Limiting goroutines, chapter 2

September 17, 2025

Last time I introduced the SetLimit feature of the errgroup package. But this feature is not sufficient if you ever ant to set some sort of shared or global limit on the number of jobs doing a task.

For a more general-purpose rate limiting mechanism, I often reach for the x/sync/semaphore package.

Let’s modify the example from last time, to introduce a global limit using this library:

import (
	// other impots
	"golang.org/x/sync/semaphore"
)

var limit = semaphore.NewWeighted(10)

func findAllOrders(ctx context.Context, orderIDs []int) ([]*Order, error) {
	g, ctx := errgroup.WithContext(ctx)

	orders := make([]*Order, len(orderIDs))

	for i, orderID := range orderIDs{
		if err := limit.Acquire(ctx, 1); err != nil {
			return nil, err
		}
		g.Go(func() error {
			defer limit.Release(1)
			order, err := fetchSingleOrder(ctx, orderID)
			if err != nil {
				return err
			}
			orders[i] = order
		})
	}

	if err := g.Wait(); err != nil{
		return nil, err
	}
	return orders, nil
}

We’ve added a few lines of code to the previous example, so it is a bit more complex, on the surface. But let’s see what it does now.

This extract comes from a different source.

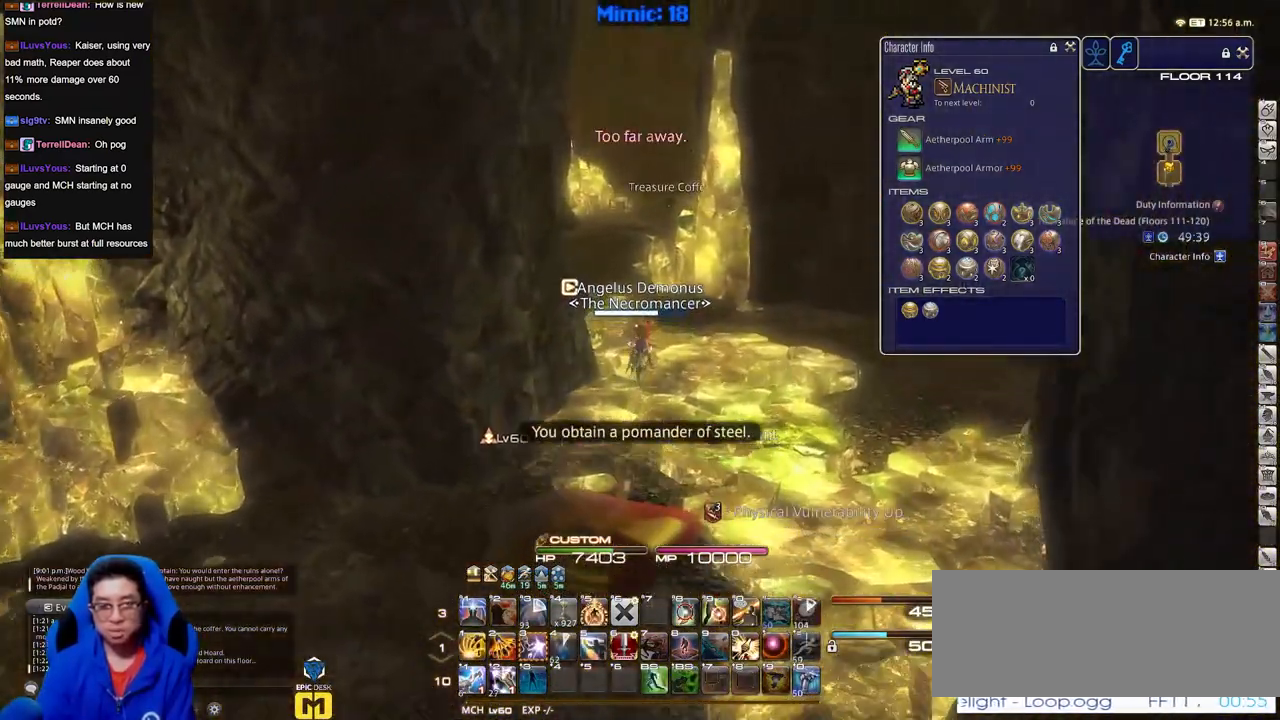
{"keys": ["w"], "events": []}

First, we create a global variable limit, in the package scope. (Note that I don’t advocatae for global variables—this would be much better as a field in an instantiated struct, but I want to keep the example as short as possible for illustrative purposes.) We set the limit to 10 in this case.

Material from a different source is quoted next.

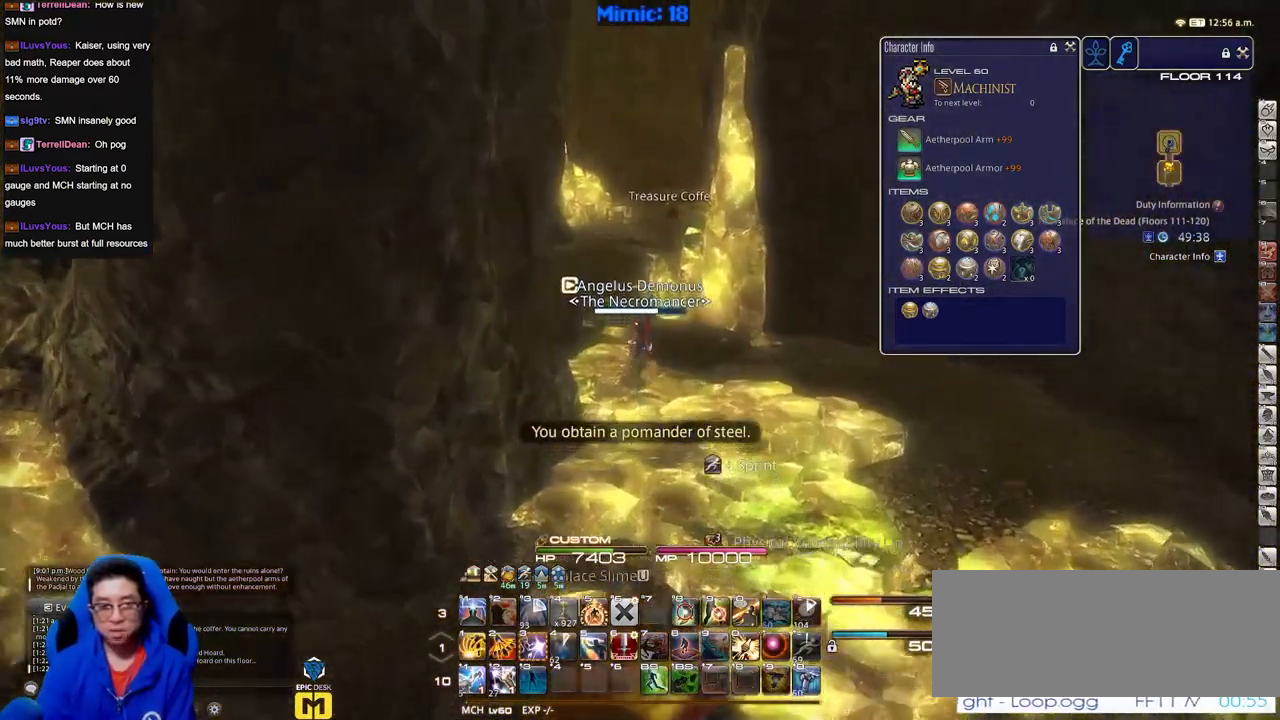
{"keys": ["w"], "events": []}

Then, in the findAllOrders function, before launching each goroutine, we “acquire” an item from the limit semaphore object. The Acquire method will block until there is availability, so this is effectively the same behavior as using errgroup’s SetLimit.

Then, we have to release that “acquired” token with the defer limit.Release(1) call, inside the anonymous function launched in the goroutine.

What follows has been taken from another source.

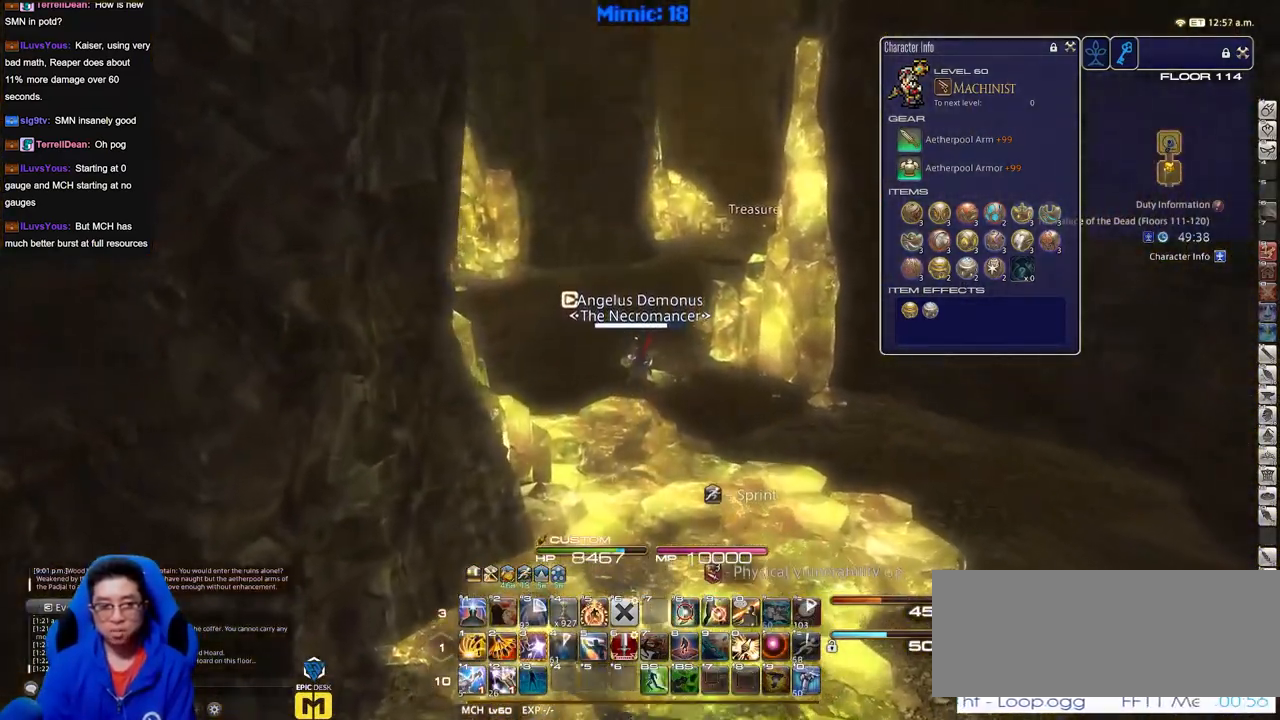
{"keys": ["a", "w"], "events": [[283, "a", "down"]]}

Why the 1 argument to both Acquire() and Release()? Because the weighted semaphore supports arbitrarily weights. In the case of a worker pool, using 1 per task generally makes sense. But you can use any value for the size of pool, and the amount you acquire or release. As an example, you could set the maximum weight to 100, then acquire and release arbitrary percentages (Acquire(ctx, 3.15) and Release(1.23), etc). You don’t even need to match the Acquire and Release calls, if you want to release partial capacity at a time. I’ve never done this, and I imagine it’s a rare requirement, but the flexibility is there!